- [Work to complete] Once the line with "(134, 791) none" is found in the entries below, repeat it and each following line exactly, up to and including the line with "[840,568,983,586] [840,604,1386,624] //". Add no other lines.

○ ○ ○ ○

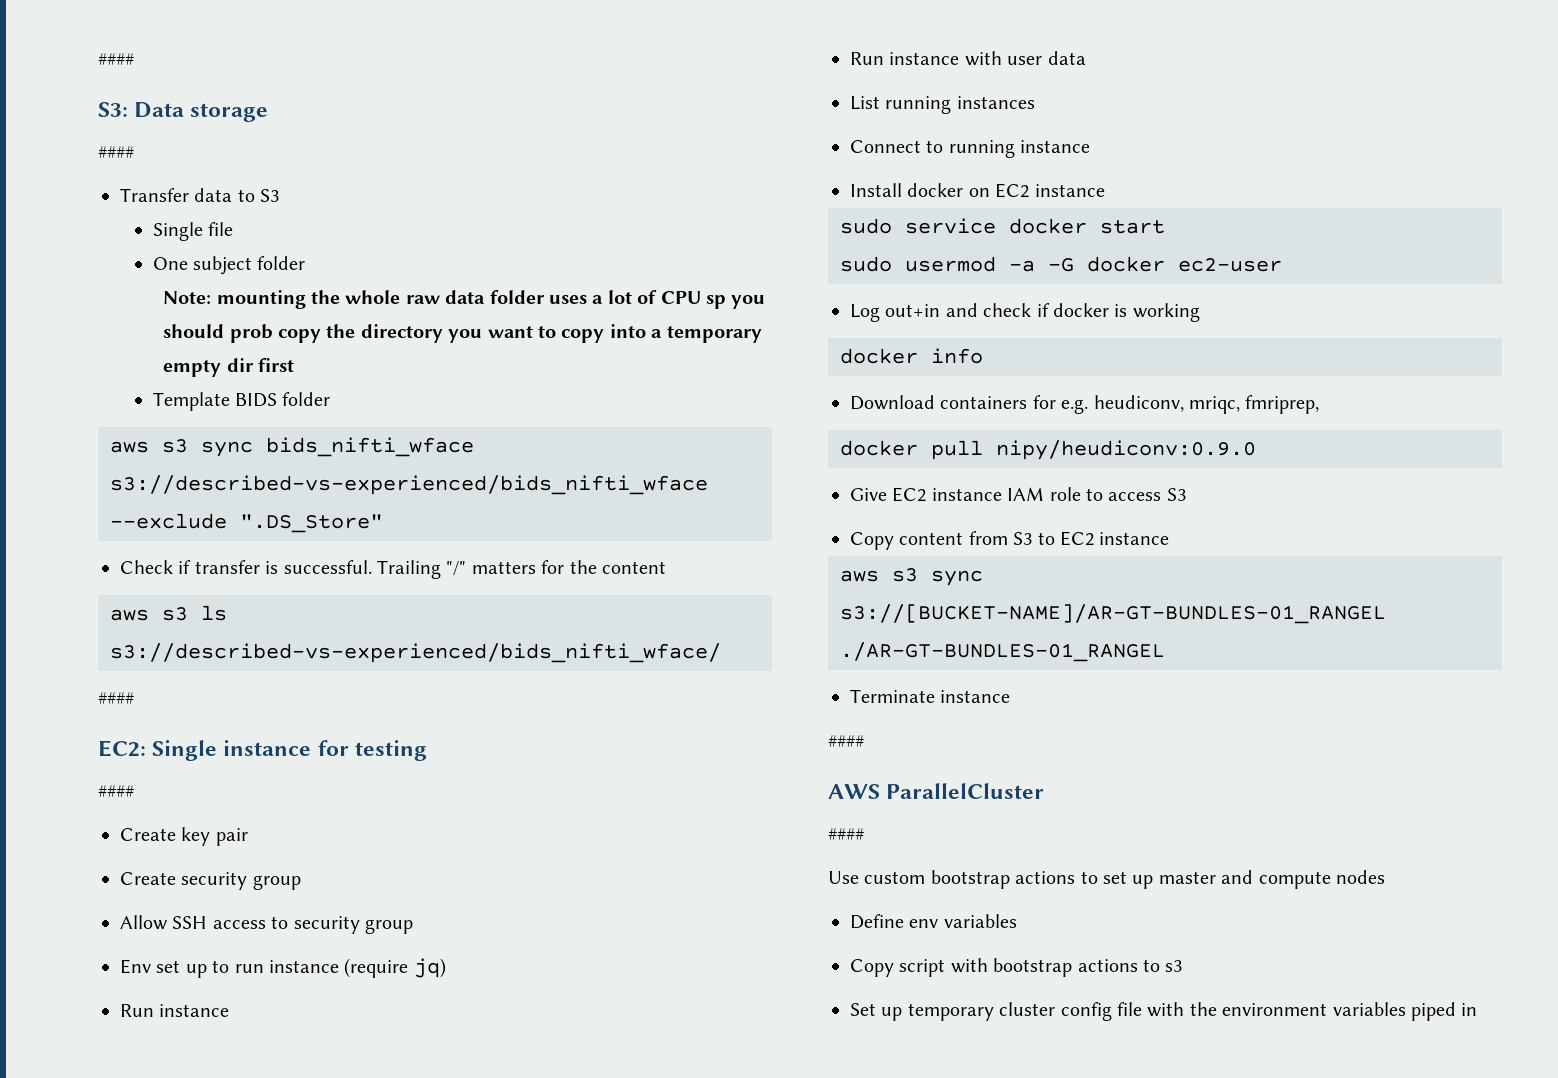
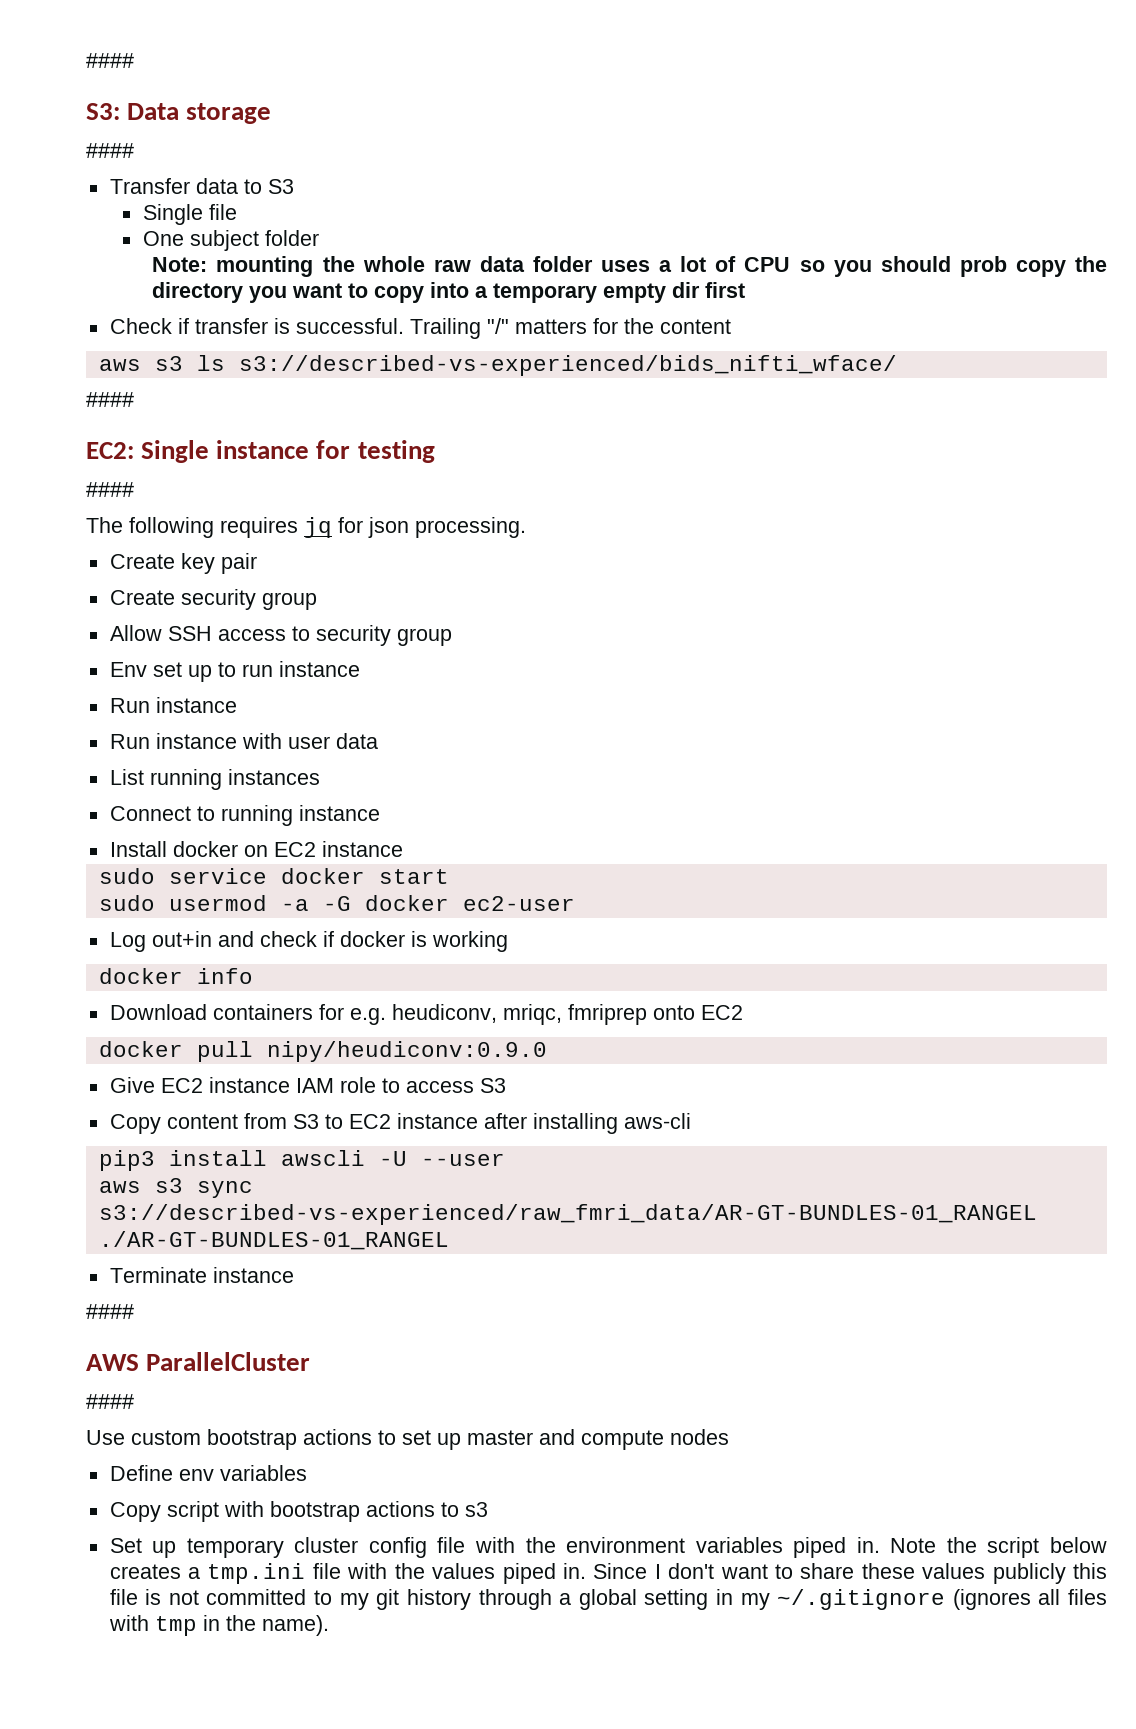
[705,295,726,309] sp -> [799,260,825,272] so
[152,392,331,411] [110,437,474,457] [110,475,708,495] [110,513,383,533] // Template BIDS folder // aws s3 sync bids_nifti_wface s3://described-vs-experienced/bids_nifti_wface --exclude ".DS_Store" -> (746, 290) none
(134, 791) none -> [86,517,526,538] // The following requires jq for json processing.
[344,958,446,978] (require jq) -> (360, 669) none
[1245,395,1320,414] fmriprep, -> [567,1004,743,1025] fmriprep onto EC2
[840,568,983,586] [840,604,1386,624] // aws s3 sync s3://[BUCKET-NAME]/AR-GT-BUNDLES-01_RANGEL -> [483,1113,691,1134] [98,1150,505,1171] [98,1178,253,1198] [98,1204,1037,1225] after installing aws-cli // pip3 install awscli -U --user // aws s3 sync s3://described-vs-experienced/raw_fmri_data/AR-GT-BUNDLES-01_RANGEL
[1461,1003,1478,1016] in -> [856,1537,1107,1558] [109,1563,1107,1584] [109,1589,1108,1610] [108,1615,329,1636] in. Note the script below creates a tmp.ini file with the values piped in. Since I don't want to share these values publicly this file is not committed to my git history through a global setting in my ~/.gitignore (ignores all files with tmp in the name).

○ ○ ○ ○

- [Result of this task]
(134, 791) none -> [86,517,526,538] // The following requires jq for json processing.
[344,958,446,978] (require jq) -> (360, 669) none
[1245,395,1320,414] fmriprep, -> [567,1004,743,1025] fmriprep onto EC2
[840,568,983,586] [840,604,1386,624] // aws s3 sync s3://[BUCKET-NAME]/AR-GT-BUNDLES-01_RANGEL -> [483,1113,691,1134] [98,1150,505,1171] [98,1178,253,1198] [98,1204,1037,1225] after installing aws-cli // pip3 install awscli -U --user // aws s3 sync s3://described-vs-experienced/raw_fmri_data/AR-GT-BUNDLES-01_RANGEL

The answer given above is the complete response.